The Golden Collapse
Believe it or not, there once was a market crash where participants paid the consequences.
Where were you when the bubble burst, Daddy?
No, not the housing bubble (see Paul Thornton's "The War on Renters," page 19) and the ensuing wipeout at the exotic edges of the credit market, a contraction so grave that it has jeopardized such nonsubprime economies as Iceland's. Nor am I referring to the severe early-'00s overvaluation of the U.S. dollar, a now-forgotten artifact of irrational exuberance that was nonetheless obvious enough back in 2001 that even a nonanalyst like me was urging Americans to enjoy those cheap European vacations "before the currency bubble bursts." (The greenback has almost halved its value against the euro since then.)
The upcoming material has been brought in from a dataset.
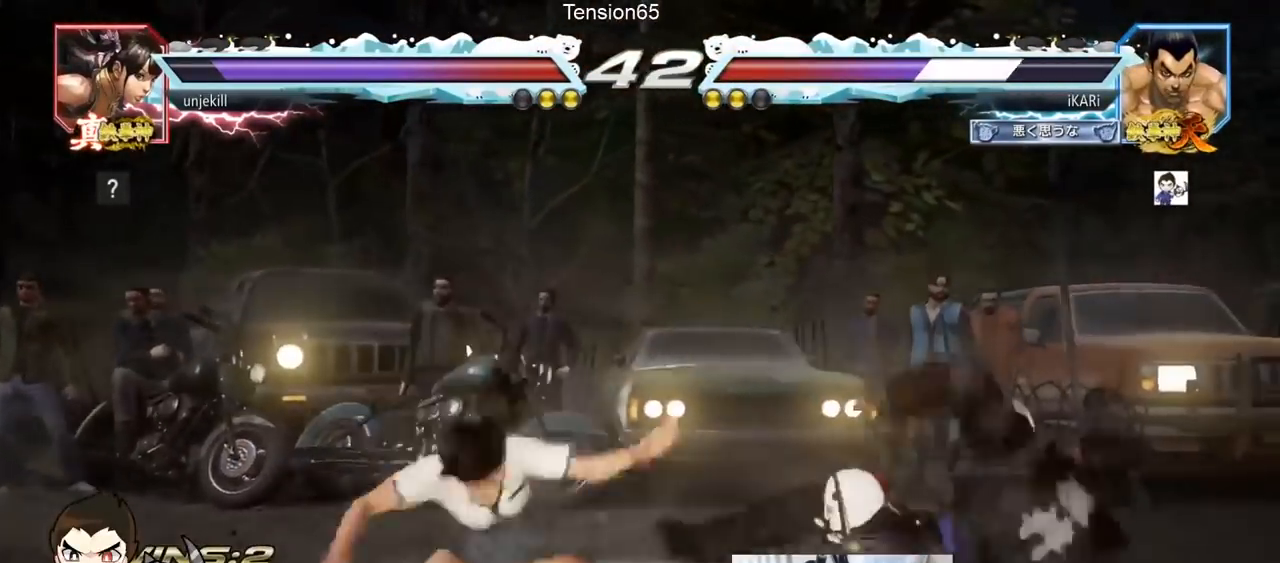
{"buttons": [], "left_stick": "right", "events": [[33, "SQUARE", "up"], [33, "TRIANGLE", "up"], [400, "left_stick", "right"]]}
I'm talking instead about one of the most beautiful and under-appreciated collapses in modern financial history: the great dot-com crash of 2000, when NASDAQ lost 10 percent of its value in just one day, Pets.com went from $1.2 million Super Bowl commercials to $82.5 million initial public offerings to full liquidation within 11 short months, and the nation's professional chin strokers transformed themselves from envious and befuddled New Economy spectators to world-weary bringers of harsh business truths. The air was thick with a vindictive Schadenfreude directed at those Generation Xers who had the bad manners to make fortunes (or just an interesting living) while experimenting with new technology during what until recently had been called the Long Boom.
"One minute you've got zip-drive techies pulling all-nighters amid their look-at-me-I'm-wacky workstations, and the next moment—poof—it seems so stale," New York Times pop sociologist David Brooks wrote in May 2001. "Suddenly, it doesn't really matter much if the speed of microprocessors doubles with the square root of every lunar eclipse (or whatever Moore's Law was)."
Late-breaking Old Media gold diggers like Space.com co-founder Lou Dobbs woke up the morning after, presumably feeling a bit ridiculous, while analog-world moguls like Pop.com's Steven Spielberg and David Geffen quietly folded shop before the ice was sculptured for the launch party. Retirement-age investors who saw their NASDAQ-heavy 401(k)s cut in half seemingly overnight were derided as "greater fools" who got what they deserved for buying into the 21st-century equivalent of tulip mania. Even some of the tech industry's long-toiling observers took vicious aim at the bubble blowers. In April 2000, longtime PC Magazine grump John C. Dvorak warned darkly (and inaccurately) of "a depression that will rival 1929." Newly popular sites such as Net Slaves and Fucked Company reveled in the spectacular—and occasionally criminal—flameouts of such buzzword-slinging, broadband-dependent money burners as the Internet Entertainment Group (IEG) and the Digital Entertainment Network (DEN).
I was a gleeful participant both in the last great days of the dot-com boom (when I worked briefly at the aforementioned DEN) and the first grim days of the bust. Despite the considerable hit that the wave of tech publication closures had on the pocketbooks of freelancers like me, it was terrific fun to have post-crash sport at the expense of jargon-addicted IPO charlatans and Koolaid-drinking late adopters, and there was a hope in those days that the post-crash Web would revert to the individual, low-budget level of wacky experimentation and cheap humor. That hope, we have seen, has turned out well.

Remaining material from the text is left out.